Slicing.

In [19], we examine the notion of control dependence, underlying many program analysis techniques such as slicing. We argue that existing definitions are difficult to apply seamlessly to modern program structures which make substantial use of exception processing and increasingly support reactive systems designed to run indefinitely; we repair on that by developing definitions that apply also to control flow graphs without end nodes (or with more than one end node) and which conservatively extend classic definitions. For one of the new definitions, we show the correctness of the induced slicing algorithm, wrt. a correctness criterion based on weak bisimulation. Algorithms for computing the new control dependences form the basis of a publicly available program slicer that has been implemented for full Java.

In [6], we extend [19] so as to handle control flow graphs without end nodes also if they are irreducible. This requires a new notion of control-based dependence, called “order dependence”. A detailed correctness proof is given for the slicing induced by the modified definitions.

[5] provides a feature missing in [6]: the foundation of an approach to slicing which allows for the elimination of loops that do not affect the values of relevant variables, and thereby is more likely to generate slices of manageable size. The corresponding correctness criterion is based on “weak simulation”, implying that the observational behavior of the original program is a prefix of the behavior of the sliced program. A crisp correctness proof shows that for slicing to satisfy this correctness property, even wrt. control flow graphs that are irreducible or have no end nodes, it is sufficient that the given slice set is closed under (data dependence and) “weak order dependence”, one of the new dependencies proposed in [6].

[3] shows that for a control-flow graph where all nodes are reachable from each other, the abovementioned notion of weak order dependence can be expressed in terms of traditional control dependence where one node has been converted into an end node.

[31] provides a foundation for slicing in a non-deterministic setting, addressing two key correctness properties. “Weak correctness”, which allows to slice away irrelevant loops, now requires not only that each observable action by the original program can be simulated by the sliced program but also, so as not to increase non-determinism, that each observable action by the sliced program can be simulated by the original program, unless the original program gets stuck or it loops, the latter possibility excluded if we consider “strong correctness”. To ensure weak/strong correctness, we do not try to invent new suitable control dependence relations but instead simply demand that the slice set (in addition to being closed under data dependence) satisfies the properties of “weak commitment”/”strong commitment” proposed by Danicic et al. We carry out the development in the setting of “extended finite state machines” (EFSMs), and also prove that for each of the properties “weak commitment” and “strong commitment” there exists a least set with that property and that least slice set can be computed by a low polynomial algorithm. We conduct extensive experiments with widely-studied benchmark and industrial EFSMs so as to measure the relative sizes of slices produced by our algorithms, and to compare with the results of slicing algorithms that use existing definitions of control dependence.

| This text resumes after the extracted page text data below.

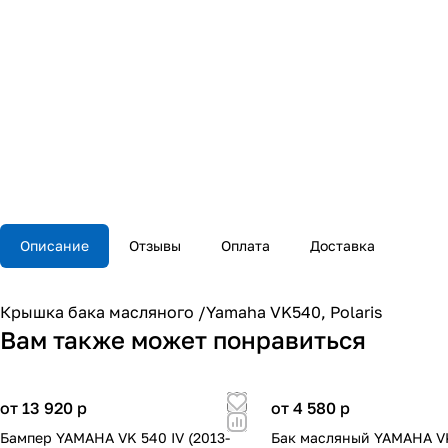
Описание
Отзывы
Оплата
Доставка
Крышка бака масляного /Yamaha VK540, Polaris
Вам также может понравиться
от 13 920
p
от 4 580
p
Бампер YAMAHA VK 540 IV (2013-
Бак масляный YAMAHA V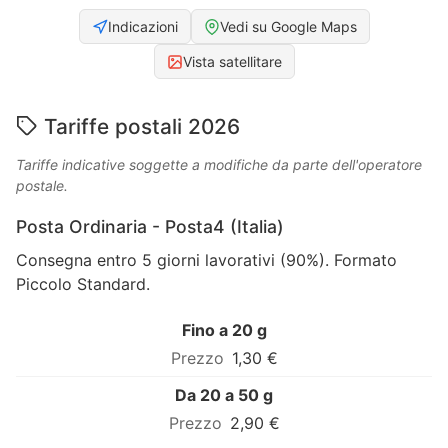
Indicazioni
Vedi su Google Maps
Vista satellitare
Tariffe postali 2026
Tariffe indicative soggette a modifiche da parte dell'operatore
postale.
Posta Ordinaria - Posta4 (Italia)
Consegna entro 5 giorni lavorativi (90%). Formato
Piccolo Standard.
Fino a 20 g
1,30 €
Da 20 a 50 g
2,90 €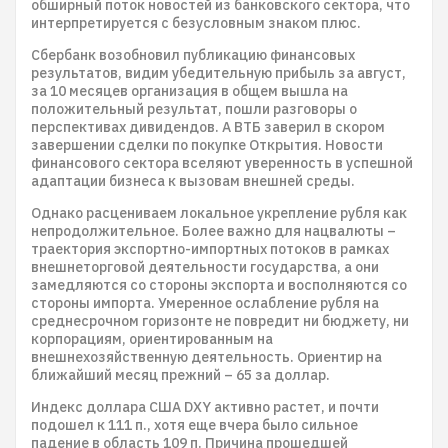
обширный поток новостей из банковского сектора, что
интерпретируется с безусловным знаком плюс.
Сбербанк возобновил публикацию финансовых
результатов, видим убедительную прибыль за август,
за 10 месяцев организация в общем вышла на
положительный результат, пошли разговоры о
перспективах дивидендов. А ВТБ заверил в скором
завершении сделки по покупке Открытия. Новости
финансового сектора вселяют уверенность в успешной
адаптации бизнеса к вызовам внешней среды.
Однако расцениваем локальное укрепление рубля как
непродолжительное. Более важно для нацвалюты –
траектория экспортно-импортных потоков в рамках
внешнеторговой деятельности государства, а они
замедляются со стороны экспорта и восполняются со
стороны импорта. Умеренное ослабление рубля на
среднесрочном горизонте не повредит ни бюджету, ни
корпорациям, ориентированным на
внешнехозяйственную деятельность. Ориентир на
ближайший месяц прежний – 65 за доллар.
Индекс доллара США DXY активно растет, и почти
подошел к 111 п., хотя еще вчера было сильное
падение в область 109 п. Причина прошедшей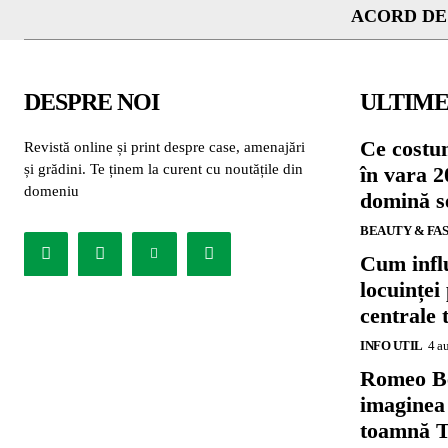
ACORD DE
DESPRE NOI
ULTIME
Ce costu
Revistă online și print despre case, amenajări
și grădini. Te ținem la curent cu noutățile din
în vara 2
domeniu
domină se
BEAUTY & FA
Cum influ
locuinței
centrale 
INFO UTIL
4 a
Romeo B
imaginea
toamnă T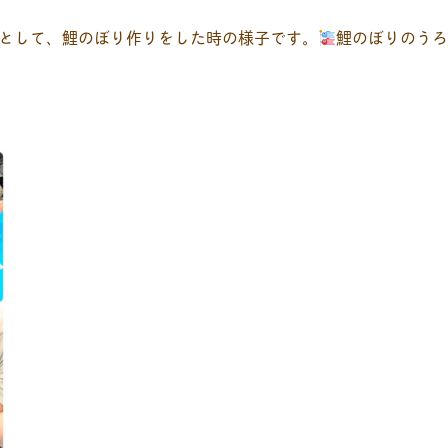
として、鯉のぼり作りをした時の様子です。
鯉のぼりのう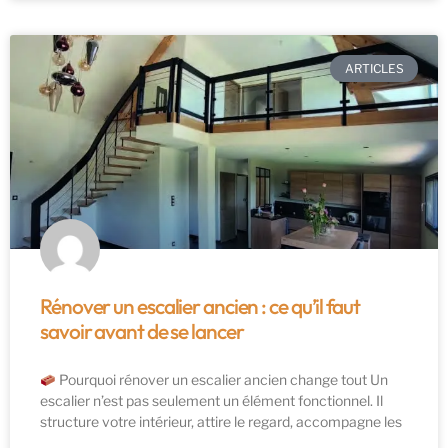
ARTICLES
Rénover un escalier ancien : ce qu’il faut
savoir avant de se lancer
Pourquoi rénover un escalier ancien change tout Un
escalier n’est pas seulement un élément fonctionnel. Il
structure votre intérieur, attire le regard, accompagne les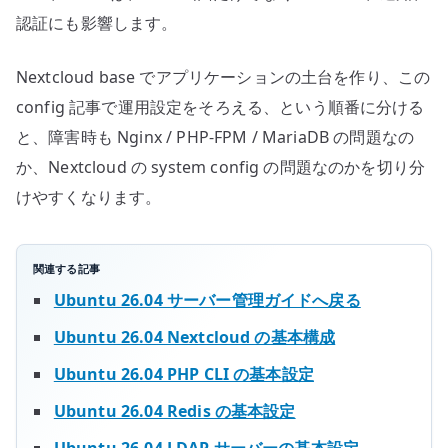
認証にも影響します。
Nextcloud base でアプリケーションの土台を作り、この
config 記事で運用設定をそろえる、という順番に分ける
と、障害時も Nginx / PHP-FPM / MariaDB の問題なの
か、Nextcloud の system config の問題なのかを切り分
けやすくなります。
関連する記事
Ubuntu 26.04 サーバー管理ガイドへ戻る
Ubuntu 26.04 Nextcloud の基本構成
Ubuntu 26.04 PHP CLI の基本設定
Ubuntu 26.04 Redis の基本設定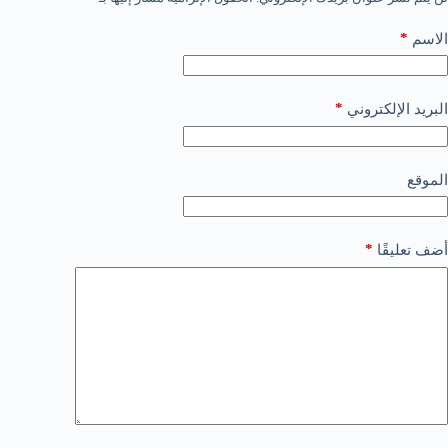
*
الاسم
*
البريد الإلكتروني
الموقع
*
أضف تعليقًا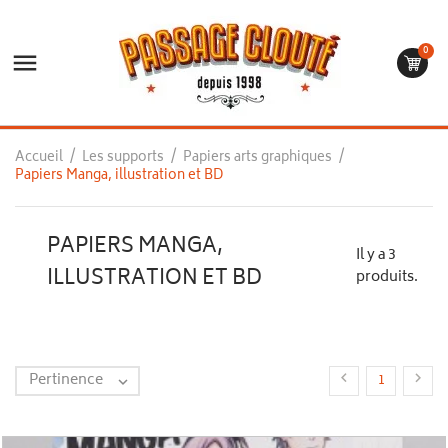
0

Accueil
Les supports
Papiers arts graphiques
Papiers Manga, illustration et BD
PAPIERS MANGA,
Il y a 3
ILLUSTRATION ET BD
produits.
Pertinence


1


[12] provides a foundation for slicing in a probabilistic setting, where variables may be assigned random values from a given distribution, and undesirable combinations of values may be removed by “observe” statements; in the presence of these features, the standard notions of data and control dependence no longer suffice for semantically correct slicing, as demonstrated by Hur et al. in recent work. We present a theory for slicing probabilistic programs, represented as control flow graphs (pCFGs) whose nodes transform probability distributions. We separate the specification of slicing from its implementation: first we develop syntactic conditions that a slice must satisfy; next we prove that any such slice is semantically correct; finally we give an algorithm to compute the least slice. The theory is a non-trivial extension of the recent framework by Danicic et al. that unified previous works on slicing and provided solid semantic foundations to the slicing of a large class of (deterministic) programs. Our correctness results states that the original program and the sliced program have the same final probability distribution, modulo a constant factor so as to allow the removal of “observe” statements that do not introduce any bias in the final distribution. This will be the case if the variables tested by “observe” statements are probabilistically independent of those variables relevant for the final value. To ensure this, a key feature of our syntactic conditions is that they involve two disjoint slices, such that the variables of one are probabilistically independent of the variables of the other.

[2] is an extended version of [12]. A key additional contribution is that we apply our results to the slicing of structured imperative probabilistic programs; this involves establishing the adequacy of the semantics of pCFGs with respect to the “classical” semantics (based on expectation functions) of structured programs, and allows us to show that slicing based on our syntactic conditions (for the corresponding pCFG) will preserve the normalized semantics of a structured program. Another additional contribution is that we allow to slice away certain loops if they are known (through some analysis, or an oracle) to terminate with probability 1.